Mr Rees also called for a guarantee that the Pharmacy First service would remain beyond the two years of funding currently allocated to it.

‘We’re asking community pharmacies to spend money on putting in consulting rooms, to spend time on learning new skills, and new delivery pathways for a system that in two years’ time could be withdrawn from them.

‘We hope that obviously Pharmacy First is here to stay. I think it's what the public wants. We think it is what politicians want. But pharmacists haven't been given any certainty that that is the case,’ he said.

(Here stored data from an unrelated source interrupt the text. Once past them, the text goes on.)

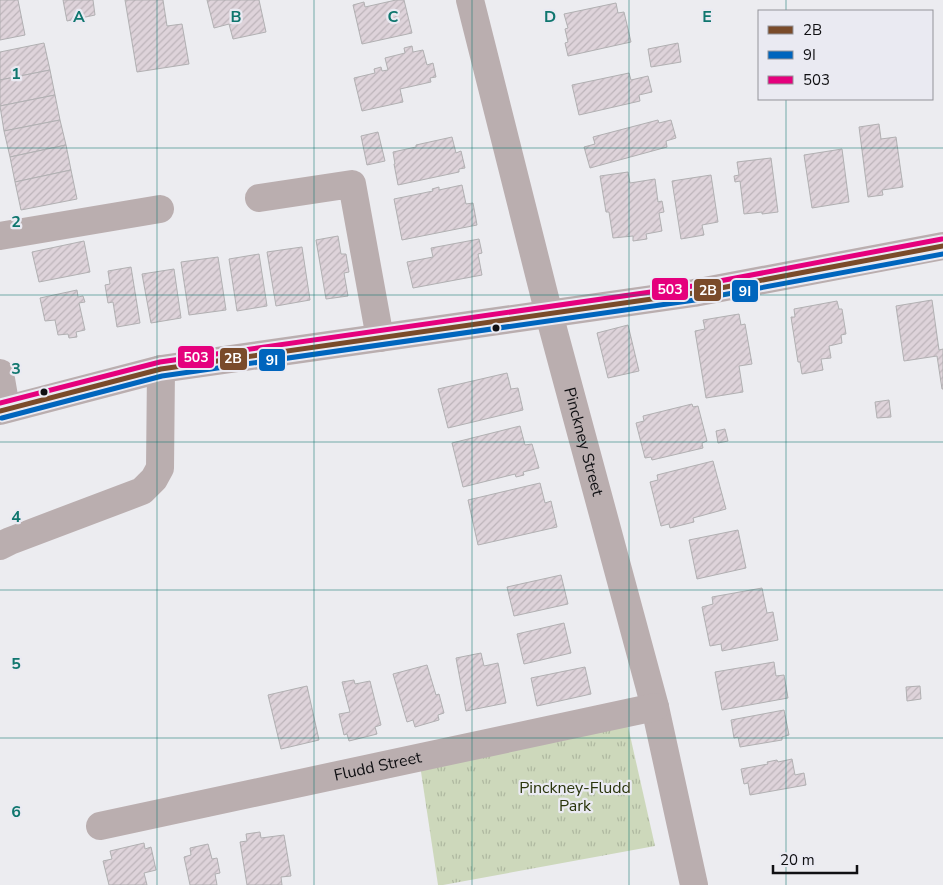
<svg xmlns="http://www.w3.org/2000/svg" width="943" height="885" viewBox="0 0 943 885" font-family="'Nunito Sans',sans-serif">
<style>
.park{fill:url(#park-tufts)}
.building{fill:url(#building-hatch);stroke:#b1b0b2}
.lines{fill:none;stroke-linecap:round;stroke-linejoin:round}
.minor{stroke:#baaeaf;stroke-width:28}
.bus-1-casing{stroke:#eaeaf2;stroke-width:9}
.bus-2-casing{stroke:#eaeaf2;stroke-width:9}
.bus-3-casing{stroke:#eaeaf2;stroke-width:9}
.bus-1{stroke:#7a4b2a;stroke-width:5}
.bus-2{stroke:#0065bd;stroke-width:5}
.bus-3{stroke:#e5007d;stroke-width:5}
.grid{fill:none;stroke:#0f766e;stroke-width:1;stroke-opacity:0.55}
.bus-dot{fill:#101013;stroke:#eaeaf2;stroke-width:2}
.labels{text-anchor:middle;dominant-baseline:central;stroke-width:4.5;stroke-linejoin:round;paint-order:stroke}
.street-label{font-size:16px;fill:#101013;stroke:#eaeaf2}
.park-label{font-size:16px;fill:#29340b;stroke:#eaeaf2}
.grid-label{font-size:16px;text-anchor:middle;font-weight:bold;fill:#0f766e;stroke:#eaeaf2;stroke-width:4.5;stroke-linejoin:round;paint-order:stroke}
.line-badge{stroke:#eaeaf2;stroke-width:2}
.badge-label{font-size:14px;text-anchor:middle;font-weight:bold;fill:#fff}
</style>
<defs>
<pattern id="park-tufts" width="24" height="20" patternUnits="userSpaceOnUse" patternTransform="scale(1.25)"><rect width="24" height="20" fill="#cdd8bb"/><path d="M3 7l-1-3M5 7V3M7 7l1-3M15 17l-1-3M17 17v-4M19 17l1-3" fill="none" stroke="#afb8a0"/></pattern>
<pattern id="building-hatch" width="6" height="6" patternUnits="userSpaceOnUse" patternTransform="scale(1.25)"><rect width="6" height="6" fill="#ded3da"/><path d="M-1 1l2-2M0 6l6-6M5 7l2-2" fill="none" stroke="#bdb4ba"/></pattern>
</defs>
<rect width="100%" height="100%" fill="#ececf0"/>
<polygon class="park" points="627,722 655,846 443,885 438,885 420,765"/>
<g class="building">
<polygon points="0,0 18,0 25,35 0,40"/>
<polygon points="63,0 93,0 95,15 67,21"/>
<polygon points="125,0 163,0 167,26 182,24 189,64 137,72"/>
<polygon points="207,0 259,0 266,32 233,39 229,24 214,28"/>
<polygon points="396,0 404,0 412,33 362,44 353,5 364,2 365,7"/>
<polygon points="616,3 618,13 624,12 631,42 568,56 565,43 568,42 565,29 568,28 564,14"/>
<polygon points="44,43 50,70 0,80 0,52"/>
<polygon points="678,43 681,62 651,67 648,49"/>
<polygon points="412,46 413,52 423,50 427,65 433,63 436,77 430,78 431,82 400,89 403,102 362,111 354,78 375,73 374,69 381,67 382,71 388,70 385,58 405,53 404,48"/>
<polygon points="50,70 55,95 0,106 0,80"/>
<polygon points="629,73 631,80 648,76 652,92 639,95 640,101 579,115 572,85"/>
<polygon points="55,95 60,120 4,131 0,106"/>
<polygon points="60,120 66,145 10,157 4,131"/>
<polygon points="658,120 659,123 671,120 676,138 666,141 667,147 590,168 584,147 595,144 593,137"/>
<polygon points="879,124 881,139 896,137 903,187 882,190 883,195 868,197 859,127"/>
<polygon points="378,132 385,161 367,165 361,136"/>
<polygon points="452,137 456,153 461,151 465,168 459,169 459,172 398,185 394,164 395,164 393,152 416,147 416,145"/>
<polygon points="66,145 71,170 15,182 10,157"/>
<polygon points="842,149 849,202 812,208 804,155"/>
<polygon points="771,158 778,212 762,214 762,212 744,214 740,181 735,182 734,176 739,175 737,162"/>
<polygon points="71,170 77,199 21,210 15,182"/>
<polygon points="628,172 630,183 655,179 658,202 662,201 664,212 659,213 662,231 646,234 647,239 633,241 633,236 613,238 609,212 606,212 600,176"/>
<polygon points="711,175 718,222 702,225 704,235 681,239 672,181"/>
<polygon points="462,185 466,204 473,203 477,225 402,240 394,199 433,191 432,189 439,187 439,190"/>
<polygon points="338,236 341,254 346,254 349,272 344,273 348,296 326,299 316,240"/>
<polygon points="479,239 482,253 478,254 482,275 413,288 407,262 433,257 431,248"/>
<polygon points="84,241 90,272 39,282 32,252"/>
<polygon points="302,247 310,300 276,306 267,252"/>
<polygon points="259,254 267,306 237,311 229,259"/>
<polygon points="218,257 226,310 189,315 181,262"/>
<polygon points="131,267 140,323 117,327 113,302 108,303 105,285 110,284 108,271"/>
<polygon points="174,269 181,318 151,323 142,274"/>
<polygon points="77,290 78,297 83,296 85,302 79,303 85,330 76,332 77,337 69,338 68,334 58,335 55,320 45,321 40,298"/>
<polygon points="932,300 939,350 943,349 943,389 942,389 937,356 904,361 896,306"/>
<polygon points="837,301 839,309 842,309 846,334 841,335 842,343 829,346 831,358 821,359 823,370 802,374 800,362 798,362 791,317 795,317 794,309"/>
<polygon points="739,314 741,325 745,324 752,364 739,366 743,392 706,398 695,331 705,329 703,320"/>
<polygon points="628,325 639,371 608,378 597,333"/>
<polygon points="507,373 511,389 518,388 523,410 448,428 438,389"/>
<polygon points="889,400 891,417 877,418 875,402"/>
<polygon points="692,404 693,407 698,406 707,441 702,443 703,448 652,460 651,457 645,458 636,423 644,421 643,416"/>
<polygon points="520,426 525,445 532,444 539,468 523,472 524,475 516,477 515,474 463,487 452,443"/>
<polygon points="725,429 728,441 718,443 716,431"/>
<polygon points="713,461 726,509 693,518 694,522 670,528 669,524 661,526 650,482 658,480 657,475"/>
<polygon points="540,483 545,503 551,501 557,527 478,545 468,500"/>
<polygon points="738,530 746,568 697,579 689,540"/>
<polygon points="561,575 568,604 514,616 507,587"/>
<polygon points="762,588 767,613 773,612 778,640 722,651 721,644 710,646 702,607 713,604 712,597"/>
<polygon points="564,623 571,653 524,664 517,634"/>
<polygon points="481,653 484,666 498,663 506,703 466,711 456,658"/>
<polygon points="774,662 776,676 784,675 788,698 722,710 715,672"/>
<polygon points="427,665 436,695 439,694 444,713 438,715 439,720 415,727 413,720 407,722 393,674"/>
<polygon points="585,667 591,694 537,706 531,678"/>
<polygon points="354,680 355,684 370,681 381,725 375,727 377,734 349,741 347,734 344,735 339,714 350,712 342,682"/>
<polygon points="307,686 319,740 281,749 268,695"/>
<polygon points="920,686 921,699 907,701 906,687"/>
<polygon points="784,710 789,735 782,737 782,740 740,747 738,737 734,738 731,720"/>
<polygon points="792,759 795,775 804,773 806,785 750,795 748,783 744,784 741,769 768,764 767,762 777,760 778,762"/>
<polygon points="260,832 261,838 284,835 291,876 281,877 282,885 247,885 240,842 247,841 246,834"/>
<polygon points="144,843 145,849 151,847 156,870 144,873 147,885 109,885 103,861 112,859 110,851"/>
<polygon points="208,844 212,859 217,858 220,873 215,874 217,885 190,885 184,857 191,855 190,848"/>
</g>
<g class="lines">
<g class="minor">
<path id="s1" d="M470,0L549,314L655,707L694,885"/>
<polyline points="259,198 352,184 380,338"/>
<polyline points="0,236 160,209"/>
<polyline points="0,373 6,408"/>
<polyline points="0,411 161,369 694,293 943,246"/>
<polyline points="0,546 10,541 142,491 154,479 160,468 161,369"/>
<path id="s2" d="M100,826L655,707"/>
</g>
<defs>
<polyline id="bus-1" points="0,411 161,369 694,293 943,246"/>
<polyline id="bus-2" points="2,418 162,376 695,300 943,254"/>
<polyline id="bus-3" points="0,403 160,362 693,286 942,239"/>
</defs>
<use href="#bus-1" class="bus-1-casing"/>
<use href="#bus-2" class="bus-2-casing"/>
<use href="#bus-3" class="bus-3-casing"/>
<use href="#bus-1" class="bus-1"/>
<use href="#bus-2" class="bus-2"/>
<use href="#bus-3" class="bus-3"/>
</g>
<path class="grid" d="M157,0V885M314,0V885M472,0V885M629,0V885M786,0V11M786,99V885M0,148H943M0,295H943M0,442H943M0,590H943M0,738H943"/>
<g class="bus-dot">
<circle cx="496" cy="328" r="4.5"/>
<circle cx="44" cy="392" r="4.5"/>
</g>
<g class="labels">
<g class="street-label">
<text stroke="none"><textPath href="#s1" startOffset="456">Pinckney Street</textPath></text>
<text stroke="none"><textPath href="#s2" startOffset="284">Fludd Street</textPath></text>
</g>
<g class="park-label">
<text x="575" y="788">Pinckney-Fludd<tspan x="575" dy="18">Park</tspan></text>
</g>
</g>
<g class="grid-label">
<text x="79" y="22">A</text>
<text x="236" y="22">B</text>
<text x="393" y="22">C</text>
<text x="550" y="22">D</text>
<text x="707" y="22">E</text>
<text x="16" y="79">1</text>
<text x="16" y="227">2</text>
<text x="16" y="374">3</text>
<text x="16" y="522">4</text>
<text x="16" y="669">5</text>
<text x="16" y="817">6</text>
</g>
<g class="line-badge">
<rect x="651" y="277" width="38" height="24" rx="5" fill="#e5007d"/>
<rect x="693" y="278" width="29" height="24" rx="5" fill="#7a4b2a"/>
<rect x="731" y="279" width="28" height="24" rx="5" fill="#0065bd"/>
<rect x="177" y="345" width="38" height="24" rx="5" fill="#e5007d"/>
<rect x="219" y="347" width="29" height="24" rx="5" fill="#7a4b2a"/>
<rect x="258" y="348" width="28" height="24" rx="5" fill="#0065bd"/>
</g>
<g class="badge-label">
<text x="670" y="294">503</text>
<text x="708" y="295">2B</text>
<text x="745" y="296">9I</text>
<text x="196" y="362">503</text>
<text x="233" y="363">2B</text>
<text x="272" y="365">9I</text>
</g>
<rect x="758" y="10" width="175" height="90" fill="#eaeaf2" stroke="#939399"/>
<rect x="768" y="26" width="25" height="8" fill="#7a4b2a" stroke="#939399"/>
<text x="803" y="35" font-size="15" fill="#101013">2B</text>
<rect x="768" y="51" width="25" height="8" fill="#0065bd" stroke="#939399"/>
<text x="803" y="60" font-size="15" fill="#101013">9I</text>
<rect x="768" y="76" width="25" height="8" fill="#e5007d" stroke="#939399"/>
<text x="803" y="85" font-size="15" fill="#101013">503</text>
<path d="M773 865v8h84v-8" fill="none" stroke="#101013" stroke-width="2.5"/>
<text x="780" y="865" font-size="15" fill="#101013" stroke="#eaeaf2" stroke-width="4" paint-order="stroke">20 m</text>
</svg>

Mr Rees also told The Pharmacist that the government needed to do more to support the community pharmacy workforce.

‘I think more people need to be attracted into pharmacy in the first place. But I think once people are attracted into pharmacy, they need to be attracted into community pharmacy,’ he said.

‘Community pharmacy faces competition from hospitals, and from general practice, and the full mapping by the NHS and politicians to make sure that community pharmacy is just as attractive for people coming into pharmacy hasn't been done.

‘And so many people train up in community pharmacy and start their careers there and then are pulled away to hospitals or general practice. Well, that's not fair.’

And he suggested that the community pharmacy workforce was ‘a government and NHS issue’ to solve, highlighting the difference in workforce support provided within the pharmacy and GP contracts.

The government and NHSE were contacted for comment.